What to work on.
Where in the material does the word "CROSS" appear? Copy each line that has it.

Information supplied.
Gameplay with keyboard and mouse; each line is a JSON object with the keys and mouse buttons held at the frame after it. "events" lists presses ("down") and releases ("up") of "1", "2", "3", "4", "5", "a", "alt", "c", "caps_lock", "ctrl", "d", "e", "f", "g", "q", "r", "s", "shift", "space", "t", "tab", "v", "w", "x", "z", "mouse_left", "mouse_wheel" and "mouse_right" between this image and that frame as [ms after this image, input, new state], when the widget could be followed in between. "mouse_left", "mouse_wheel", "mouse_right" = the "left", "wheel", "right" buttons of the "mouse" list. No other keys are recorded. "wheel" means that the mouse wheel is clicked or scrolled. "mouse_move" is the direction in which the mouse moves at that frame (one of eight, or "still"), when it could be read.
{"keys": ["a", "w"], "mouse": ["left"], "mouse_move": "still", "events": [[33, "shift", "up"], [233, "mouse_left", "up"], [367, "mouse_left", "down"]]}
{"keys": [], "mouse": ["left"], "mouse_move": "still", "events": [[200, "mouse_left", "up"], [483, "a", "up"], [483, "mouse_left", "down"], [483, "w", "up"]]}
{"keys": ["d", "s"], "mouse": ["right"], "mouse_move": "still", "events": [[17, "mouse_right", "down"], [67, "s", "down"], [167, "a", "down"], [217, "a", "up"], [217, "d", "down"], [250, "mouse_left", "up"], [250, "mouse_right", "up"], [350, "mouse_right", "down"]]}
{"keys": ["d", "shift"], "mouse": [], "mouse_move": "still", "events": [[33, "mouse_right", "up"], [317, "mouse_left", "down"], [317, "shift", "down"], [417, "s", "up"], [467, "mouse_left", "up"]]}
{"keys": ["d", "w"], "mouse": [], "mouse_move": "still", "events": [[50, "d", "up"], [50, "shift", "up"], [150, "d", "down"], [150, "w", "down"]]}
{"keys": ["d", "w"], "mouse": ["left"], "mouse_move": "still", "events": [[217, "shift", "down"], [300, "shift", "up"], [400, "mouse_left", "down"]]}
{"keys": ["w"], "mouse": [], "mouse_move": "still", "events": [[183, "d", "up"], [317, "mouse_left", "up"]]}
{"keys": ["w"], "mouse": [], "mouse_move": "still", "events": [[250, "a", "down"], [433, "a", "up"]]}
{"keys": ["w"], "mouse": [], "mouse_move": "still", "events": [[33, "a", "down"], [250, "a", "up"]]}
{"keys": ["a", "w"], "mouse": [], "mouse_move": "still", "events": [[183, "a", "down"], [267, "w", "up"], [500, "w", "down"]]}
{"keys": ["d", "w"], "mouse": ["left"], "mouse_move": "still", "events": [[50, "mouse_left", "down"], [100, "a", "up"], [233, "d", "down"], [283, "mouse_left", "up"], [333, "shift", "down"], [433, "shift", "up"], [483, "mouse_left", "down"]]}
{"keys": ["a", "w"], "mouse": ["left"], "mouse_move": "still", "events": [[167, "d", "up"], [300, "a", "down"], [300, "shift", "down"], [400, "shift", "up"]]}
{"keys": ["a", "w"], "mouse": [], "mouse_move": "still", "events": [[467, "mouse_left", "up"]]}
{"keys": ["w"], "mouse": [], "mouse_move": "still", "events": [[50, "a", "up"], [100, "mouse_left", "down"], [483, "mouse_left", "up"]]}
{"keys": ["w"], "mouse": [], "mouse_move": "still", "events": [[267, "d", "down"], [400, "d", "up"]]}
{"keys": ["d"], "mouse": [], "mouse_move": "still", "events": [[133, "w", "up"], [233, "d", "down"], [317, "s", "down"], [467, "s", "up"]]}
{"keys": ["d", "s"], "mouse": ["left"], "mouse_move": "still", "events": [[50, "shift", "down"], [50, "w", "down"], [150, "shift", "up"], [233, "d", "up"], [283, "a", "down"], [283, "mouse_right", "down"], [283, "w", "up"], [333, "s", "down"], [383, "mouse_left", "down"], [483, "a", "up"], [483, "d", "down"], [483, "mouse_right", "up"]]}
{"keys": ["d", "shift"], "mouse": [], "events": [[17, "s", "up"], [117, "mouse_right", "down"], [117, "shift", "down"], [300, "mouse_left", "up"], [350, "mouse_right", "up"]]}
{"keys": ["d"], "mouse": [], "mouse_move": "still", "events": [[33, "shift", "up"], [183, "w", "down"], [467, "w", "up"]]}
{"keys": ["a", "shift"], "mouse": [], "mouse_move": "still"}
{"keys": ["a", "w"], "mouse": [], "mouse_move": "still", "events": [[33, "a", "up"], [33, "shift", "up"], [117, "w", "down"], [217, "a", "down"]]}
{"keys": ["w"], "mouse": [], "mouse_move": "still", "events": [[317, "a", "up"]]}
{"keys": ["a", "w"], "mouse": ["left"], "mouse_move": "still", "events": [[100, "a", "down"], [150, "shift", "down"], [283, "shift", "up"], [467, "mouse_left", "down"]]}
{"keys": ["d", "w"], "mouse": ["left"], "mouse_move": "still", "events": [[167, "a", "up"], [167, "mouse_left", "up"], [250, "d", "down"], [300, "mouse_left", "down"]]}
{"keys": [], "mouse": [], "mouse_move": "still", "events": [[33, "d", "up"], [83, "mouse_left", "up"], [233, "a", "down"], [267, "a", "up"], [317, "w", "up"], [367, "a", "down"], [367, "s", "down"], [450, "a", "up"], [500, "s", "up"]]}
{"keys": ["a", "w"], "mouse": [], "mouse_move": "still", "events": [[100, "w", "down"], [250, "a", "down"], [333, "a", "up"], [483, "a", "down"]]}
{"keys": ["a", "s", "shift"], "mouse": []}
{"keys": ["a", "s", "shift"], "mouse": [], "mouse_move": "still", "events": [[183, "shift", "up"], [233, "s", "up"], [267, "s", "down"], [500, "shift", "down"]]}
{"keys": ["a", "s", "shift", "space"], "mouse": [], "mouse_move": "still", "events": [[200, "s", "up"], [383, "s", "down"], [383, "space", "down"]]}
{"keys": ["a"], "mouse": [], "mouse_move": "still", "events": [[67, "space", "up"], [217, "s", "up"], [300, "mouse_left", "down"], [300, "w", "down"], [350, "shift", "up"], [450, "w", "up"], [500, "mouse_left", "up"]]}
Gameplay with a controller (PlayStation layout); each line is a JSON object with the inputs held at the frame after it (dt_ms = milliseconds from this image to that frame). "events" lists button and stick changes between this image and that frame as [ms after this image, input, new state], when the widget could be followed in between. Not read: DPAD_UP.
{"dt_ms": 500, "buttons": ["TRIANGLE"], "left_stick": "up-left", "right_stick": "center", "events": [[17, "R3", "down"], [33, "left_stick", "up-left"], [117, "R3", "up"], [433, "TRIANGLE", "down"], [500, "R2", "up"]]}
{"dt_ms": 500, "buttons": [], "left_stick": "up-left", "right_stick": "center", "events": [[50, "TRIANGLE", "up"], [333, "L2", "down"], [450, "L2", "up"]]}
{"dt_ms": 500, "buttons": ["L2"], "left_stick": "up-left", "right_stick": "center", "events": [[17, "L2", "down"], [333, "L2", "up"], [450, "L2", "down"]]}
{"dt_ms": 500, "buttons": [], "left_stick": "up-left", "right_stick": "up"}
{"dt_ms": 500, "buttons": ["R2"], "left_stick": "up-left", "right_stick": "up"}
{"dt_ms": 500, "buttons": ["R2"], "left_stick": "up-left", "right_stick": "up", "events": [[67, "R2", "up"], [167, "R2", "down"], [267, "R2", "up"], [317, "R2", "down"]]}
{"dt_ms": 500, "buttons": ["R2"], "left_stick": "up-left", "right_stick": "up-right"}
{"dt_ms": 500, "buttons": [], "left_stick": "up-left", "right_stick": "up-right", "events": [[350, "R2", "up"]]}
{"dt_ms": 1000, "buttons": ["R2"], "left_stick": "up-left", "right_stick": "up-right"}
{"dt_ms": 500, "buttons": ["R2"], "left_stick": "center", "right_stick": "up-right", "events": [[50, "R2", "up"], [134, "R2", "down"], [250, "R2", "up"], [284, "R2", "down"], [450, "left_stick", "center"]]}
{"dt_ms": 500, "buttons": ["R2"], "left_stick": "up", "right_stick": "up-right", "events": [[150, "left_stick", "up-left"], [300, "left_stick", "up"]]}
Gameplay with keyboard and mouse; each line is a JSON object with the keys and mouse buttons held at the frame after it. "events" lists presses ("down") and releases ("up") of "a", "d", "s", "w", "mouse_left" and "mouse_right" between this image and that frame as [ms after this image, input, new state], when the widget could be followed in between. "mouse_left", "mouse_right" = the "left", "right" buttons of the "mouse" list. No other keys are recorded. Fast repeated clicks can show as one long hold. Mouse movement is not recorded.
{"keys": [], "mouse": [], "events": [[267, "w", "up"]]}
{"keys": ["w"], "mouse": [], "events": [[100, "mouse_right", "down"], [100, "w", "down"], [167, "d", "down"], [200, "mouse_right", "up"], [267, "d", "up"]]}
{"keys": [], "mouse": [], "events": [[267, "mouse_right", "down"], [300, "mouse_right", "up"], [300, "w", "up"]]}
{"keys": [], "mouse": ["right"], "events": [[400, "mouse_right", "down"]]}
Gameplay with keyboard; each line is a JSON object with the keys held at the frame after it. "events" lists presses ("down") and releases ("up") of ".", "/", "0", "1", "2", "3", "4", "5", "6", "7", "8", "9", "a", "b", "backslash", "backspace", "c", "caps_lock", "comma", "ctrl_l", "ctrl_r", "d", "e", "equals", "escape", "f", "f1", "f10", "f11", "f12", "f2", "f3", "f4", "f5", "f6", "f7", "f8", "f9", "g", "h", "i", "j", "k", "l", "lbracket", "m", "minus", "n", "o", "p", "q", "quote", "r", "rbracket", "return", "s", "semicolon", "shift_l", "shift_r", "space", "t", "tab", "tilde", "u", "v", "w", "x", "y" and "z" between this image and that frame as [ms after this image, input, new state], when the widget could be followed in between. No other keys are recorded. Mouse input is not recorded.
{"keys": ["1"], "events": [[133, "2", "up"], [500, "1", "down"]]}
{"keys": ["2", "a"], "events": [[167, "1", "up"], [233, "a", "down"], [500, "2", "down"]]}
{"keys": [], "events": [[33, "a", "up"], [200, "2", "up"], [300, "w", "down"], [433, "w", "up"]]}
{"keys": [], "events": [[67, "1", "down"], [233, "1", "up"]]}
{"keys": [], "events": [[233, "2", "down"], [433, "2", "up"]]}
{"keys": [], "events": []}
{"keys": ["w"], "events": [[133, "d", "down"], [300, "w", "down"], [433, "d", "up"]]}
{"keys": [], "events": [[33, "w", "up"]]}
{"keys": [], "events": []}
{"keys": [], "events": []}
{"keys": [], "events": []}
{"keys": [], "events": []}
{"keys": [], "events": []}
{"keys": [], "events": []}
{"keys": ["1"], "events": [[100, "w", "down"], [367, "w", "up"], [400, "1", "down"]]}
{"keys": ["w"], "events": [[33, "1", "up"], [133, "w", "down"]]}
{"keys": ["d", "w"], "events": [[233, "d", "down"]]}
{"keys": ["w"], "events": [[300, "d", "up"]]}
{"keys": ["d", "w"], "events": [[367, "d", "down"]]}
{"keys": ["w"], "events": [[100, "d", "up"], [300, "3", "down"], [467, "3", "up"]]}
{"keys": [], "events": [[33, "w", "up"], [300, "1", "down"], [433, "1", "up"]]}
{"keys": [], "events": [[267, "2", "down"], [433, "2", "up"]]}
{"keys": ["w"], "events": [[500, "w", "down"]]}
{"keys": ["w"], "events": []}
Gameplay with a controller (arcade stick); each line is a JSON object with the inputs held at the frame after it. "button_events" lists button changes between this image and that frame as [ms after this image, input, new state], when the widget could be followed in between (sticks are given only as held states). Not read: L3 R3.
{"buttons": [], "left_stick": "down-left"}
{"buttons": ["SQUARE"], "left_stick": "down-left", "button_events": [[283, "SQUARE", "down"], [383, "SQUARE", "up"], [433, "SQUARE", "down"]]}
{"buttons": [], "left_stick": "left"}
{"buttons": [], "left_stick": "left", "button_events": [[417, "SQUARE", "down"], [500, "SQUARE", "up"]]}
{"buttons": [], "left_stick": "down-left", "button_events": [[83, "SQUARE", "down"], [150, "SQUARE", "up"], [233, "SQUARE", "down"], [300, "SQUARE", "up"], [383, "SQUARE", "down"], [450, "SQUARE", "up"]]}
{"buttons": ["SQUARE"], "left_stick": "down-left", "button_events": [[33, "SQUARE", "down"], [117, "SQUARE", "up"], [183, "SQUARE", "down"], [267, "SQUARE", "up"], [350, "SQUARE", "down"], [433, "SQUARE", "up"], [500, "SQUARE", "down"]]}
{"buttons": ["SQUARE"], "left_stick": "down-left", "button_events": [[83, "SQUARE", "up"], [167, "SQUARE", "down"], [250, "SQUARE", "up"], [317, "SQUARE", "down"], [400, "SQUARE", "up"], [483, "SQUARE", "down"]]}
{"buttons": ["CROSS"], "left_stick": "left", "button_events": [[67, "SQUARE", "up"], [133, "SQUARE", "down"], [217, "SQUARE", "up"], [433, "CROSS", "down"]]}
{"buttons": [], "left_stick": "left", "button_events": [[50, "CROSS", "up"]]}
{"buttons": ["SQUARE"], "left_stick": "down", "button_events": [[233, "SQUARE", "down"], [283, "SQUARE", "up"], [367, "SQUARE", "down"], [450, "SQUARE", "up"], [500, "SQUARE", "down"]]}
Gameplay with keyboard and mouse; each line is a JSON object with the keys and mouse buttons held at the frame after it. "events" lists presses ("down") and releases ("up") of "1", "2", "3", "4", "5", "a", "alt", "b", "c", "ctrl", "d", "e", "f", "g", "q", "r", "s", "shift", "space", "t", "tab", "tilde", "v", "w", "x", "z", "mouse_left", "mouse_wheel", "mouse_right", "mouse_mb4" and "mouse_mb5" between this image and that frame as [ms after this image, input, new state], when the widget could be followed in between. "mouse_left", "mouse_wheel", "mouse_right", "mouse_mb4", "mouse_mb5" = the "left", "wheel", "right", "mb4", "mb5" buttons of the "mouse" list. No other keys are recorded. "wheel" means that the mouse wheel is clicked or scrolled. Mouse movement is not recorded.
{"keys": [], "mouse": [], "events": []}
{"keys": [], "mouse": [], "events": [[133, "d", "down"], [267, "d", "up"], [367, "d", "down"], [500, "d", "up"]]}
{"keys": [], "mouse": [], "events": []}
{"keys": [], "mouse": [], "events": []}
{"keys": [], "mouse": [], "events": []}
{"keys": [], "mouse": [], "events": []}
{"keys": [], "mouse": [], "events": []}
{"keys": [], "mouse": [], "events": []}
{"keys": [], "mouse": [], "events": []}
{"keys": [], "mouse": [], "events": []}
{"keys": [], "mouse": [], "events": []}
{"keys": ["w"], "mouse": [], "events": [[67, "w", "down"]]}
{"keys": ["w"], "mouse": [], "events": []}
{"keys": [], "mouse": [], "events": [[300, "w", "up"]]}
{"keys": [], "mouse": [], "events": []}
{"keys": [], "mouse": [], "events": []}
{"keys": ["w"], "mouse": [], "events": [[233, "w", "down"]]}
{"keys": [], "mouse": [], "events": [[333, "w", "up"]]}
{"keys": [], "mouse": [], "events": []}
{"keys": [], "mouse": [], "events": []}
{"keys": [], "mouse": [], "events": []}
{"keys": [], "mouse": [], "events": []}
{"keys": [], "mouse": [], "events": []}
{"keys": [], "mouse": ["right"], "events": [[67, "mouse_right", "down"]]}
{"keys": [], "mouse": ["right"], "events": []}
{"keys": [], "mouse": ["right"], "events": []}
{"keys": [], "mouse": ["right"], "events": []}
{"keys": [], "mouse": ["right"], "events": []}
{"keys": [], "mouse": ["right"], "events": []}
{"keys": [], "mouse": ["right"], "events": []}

Worked solution.
{"buttons": ["CROSS"], "left_stick": "left", "button_events": [[67, "SQUARE", "up"], [133, "SQUARE", "down"], [217, "SQUARE", "up"], [433, "CROSS", "down"]]}
{"buttons": [], "left_stick": "left", "button_events": [[50, "CROSS", "up"]]}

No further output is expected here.